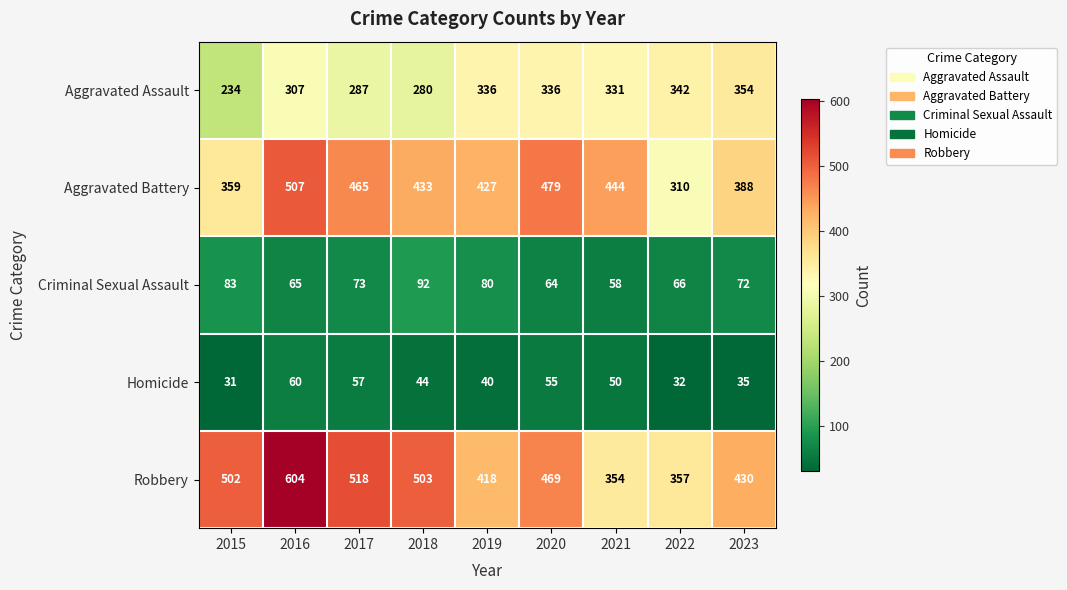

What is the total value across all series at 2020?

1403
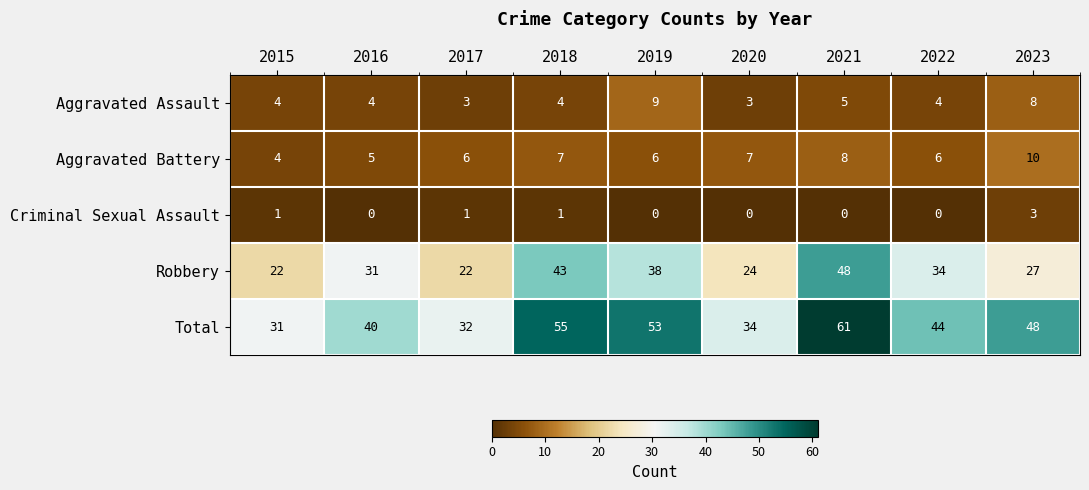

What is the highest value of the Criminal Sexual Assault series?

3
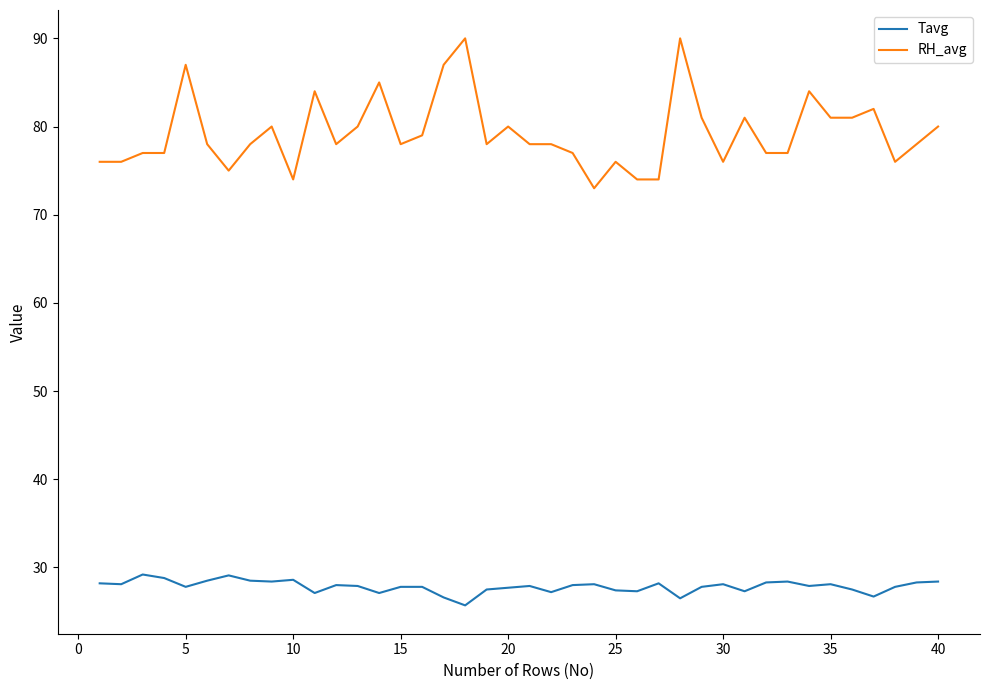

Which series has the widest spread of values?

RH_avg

--

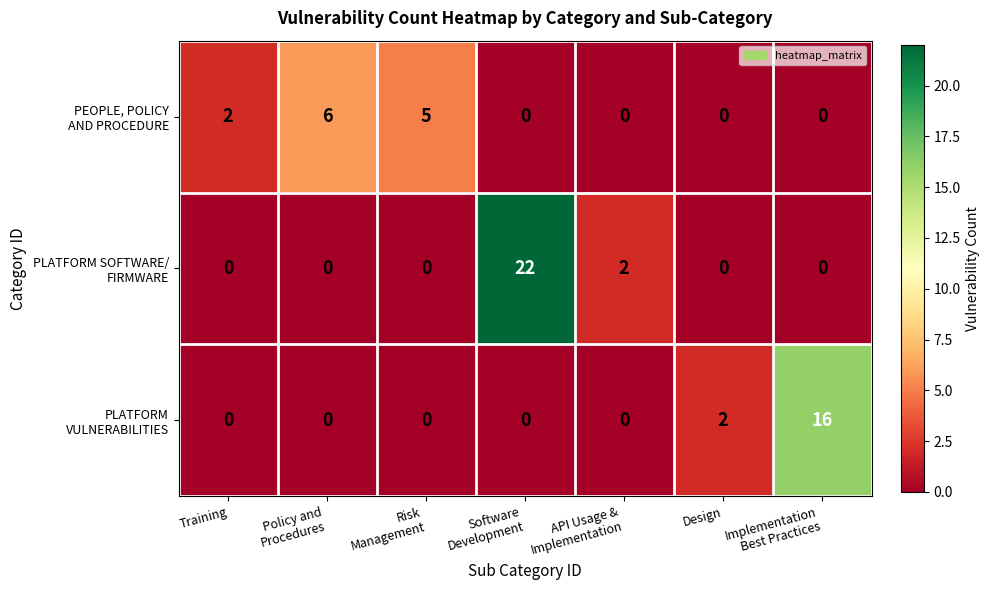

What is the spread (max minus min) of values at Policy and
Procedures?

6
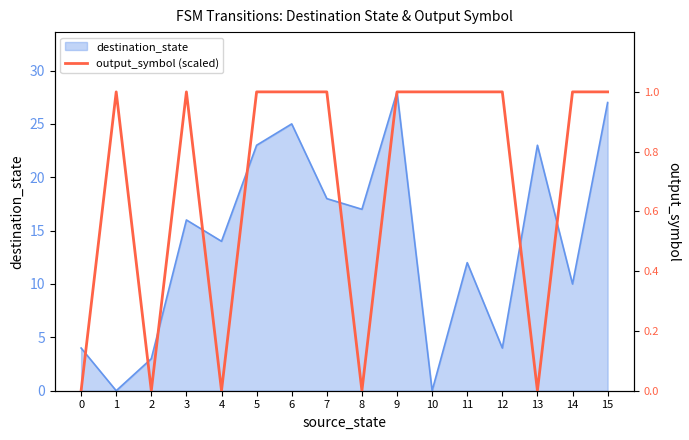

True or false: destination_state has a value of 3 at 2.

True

**課題**
上記のリストから、「What is the total」を含む行から「Which series has the widest spread of values?」を含む行まで(両端の行を含む)を、そのまま一字一句違えずに再掲してください。画像は含めないでください。

**解答**
What is the total value across all series at 2020?

1403

What is the highest value of the Criminal Sexual Assault series?

3

Which series has the widest spread of values?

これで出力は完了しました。